- [WHAT IS REQUIRED] Copy nothing but the text: repeat each entry exactly and drop the images.

- [Hardware design source data]
* * * * *

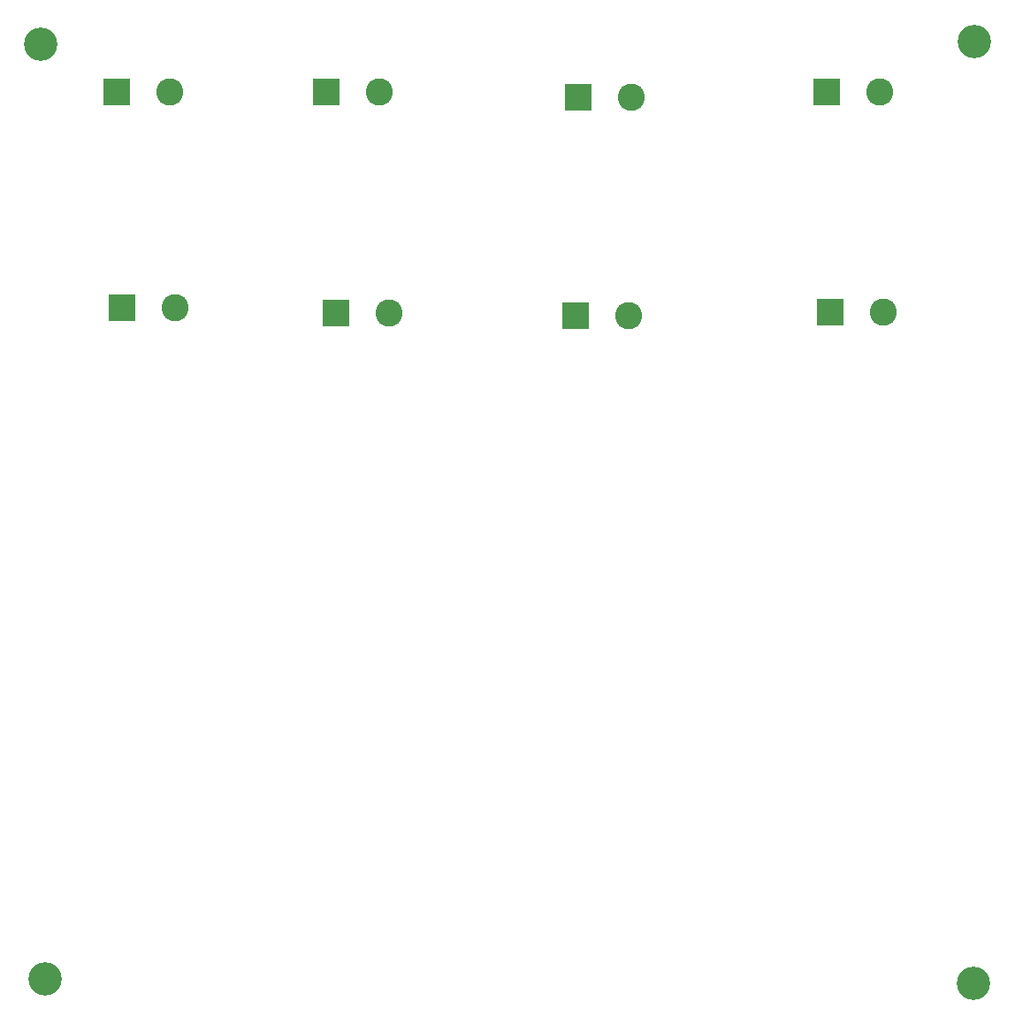
<source format=gbr>
%TF.GenerationSoftware,KiCad,Pcbnew,8.0.4*%
%TF.CreationDate,2024-10-22T18:55:11-05:00*%
%TF.ProjectId,PCB_split,5043425f-7370-46c6-9974-2e6b69636164,rev?*%
%TF.SameCoordinates,Original*%
%TF.FileFunction,Soldermask,Bot*%
%TF.FilePolarity,Negative*%
%FSLAX46Y46*%
G04 Gerber Fmt 4.6, Leading zero omitted, Abs format (unit mm)*
G04 Created by KiCad (PCBNEW 8.0.4) date 2024-10-22 18:55:11*
%MOMM*%
%LPD*%
G01*
G04 APERTURE LIST*
%ADD10C,3.200000*%
%ADD11C,2.600000*%
%ADD12R,2.600000X2.600000*%
G04 APERTURE END LIST*
D10*
%TO.C,H4*%
X182245000Y-127254000D03*
%TD*%
D11*
%TO.C,J6*%
X149282150Y-63373000D03*
D12*
X144202150Y-63373000D03*
%TD*%
D10*
%TO.C,H2*%
X182372000Y-37084000D03*
%TD*%
D11*
%TO.C,J7*%
X173285150Y-41910000D03*
D12*
X168205150Y-41910000D03*
%TD*%
D11*
%TO.C,J4*%
X126295150Y-63119000D03*
D12*
X121215150Y-63119000D03*
%TD*%
D11*
%TO.C,J2*%
X105848150Y-62611000D03*
D12*
X100768150Y-62611000D03*
%TD*%
D11*
%TO.C,J5*%
X149531150Y-42469000D03*
D12*
X144451150Y-42469000D03*
%TD*%
D11*
%TO.C,J1*%
X105335150Y-41961000D03*
D12*
X100255150Y-41961000D03*
%TD*%
D11*
%TO.C,J8*%
X173666150Y-62992000D03*
D12*
X168586150Y-62992000D03*
%TD*%
D11*
%TO.C,J3*%
X125406150Y-41910000D03*
D12*
X120326150Y-41910000D03*
%TD*%
D10*
%TO.C,H1*%
X92964000Y-37338000D03*
%TD*%
%TO.C,H3*%
X93345000Y-126873000D03*
%TD*%
M02*

</source>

* * * * *

- [REPLY TO THE TASK]
<source format=gbr>
%TF.GenerationSoftware,KiCad,Pcbnew,8.0.4*%
%TF.CreationDate,2024-10-22T18:55:11-05:00*%
%TF.ProjectId,PCB_split,5043425f-7370-46c6-9974-2e6b69636164,rev?*%
%TF.SameCoordinates,Original*%
%TF.FileFunction,Soldermask,Bot*%
%TF.FilePolarity,Negative*%
%FSLAX46Y46*%
G04 Gerber Fmt 4.6, Leading zero omitted, Abs format (unit mm)*
G04 Created by KiCad (PCBNEW 8.0.4) date 2024-10-22 18:55:11*
%MOMM*%
%LPD*%
G01*
G04 APERTURE LIST*
%ADD10C,3.200000*%
%ADD11C,2.600000*%
%ADD12R,2.600000X2.600000*%
G04 APERTURE END LIST*
D10*
%TO.C,H4*%
X182245000Y-127254000D03*
%TD*%
D11*
%TO.C,J6*%
X149282150Y-63373000D03*
D12*
X144202150Y-63373000D03*
%TD*%
D10*
%TO.C,H2*%
X182372000Y-37084000D03*
%TD*%
D11*
%TO.C,J7*%
X173285150Y-41910000D03*
D12*
X168205150Y-41910000D03*
%TD*%
D11*
%TO.C,J4*%
X126295150Y-63119000D03*
D12*
X121215150Y-63119000D03*
%TD*%
D11*
%TO.C,J2*%
X105848150Y-62611000D03*
D12*
X100768150Y-62611000D03*
%TD*%
D11*
%TO.C,J5*%
X149531150Y-42469000D03*
D12*
X144451150Y-42469000D03*
%TD*%
D11*
%TO.C,J1*%
X105335150Y-41961000D03*
D12*
X100255150Y-41961000D03*
%TD*%
D11*
%TO.C,J8*%
X173666150Y-62992000D03*
D12*
X168586150Y-62992000D03*
%TD*%
D11*
%TO.C,J3*%
X125406150Y-41910000D03*
D12*
X120326150Y-41910000D03*
%TD*%
D10*
%TO.C,H1*%
X92964000Y-37338000D03*
%TD*%
%TO.C,H3*%
X93345000Y-126873000D03*
%TD*%
M02*

</source>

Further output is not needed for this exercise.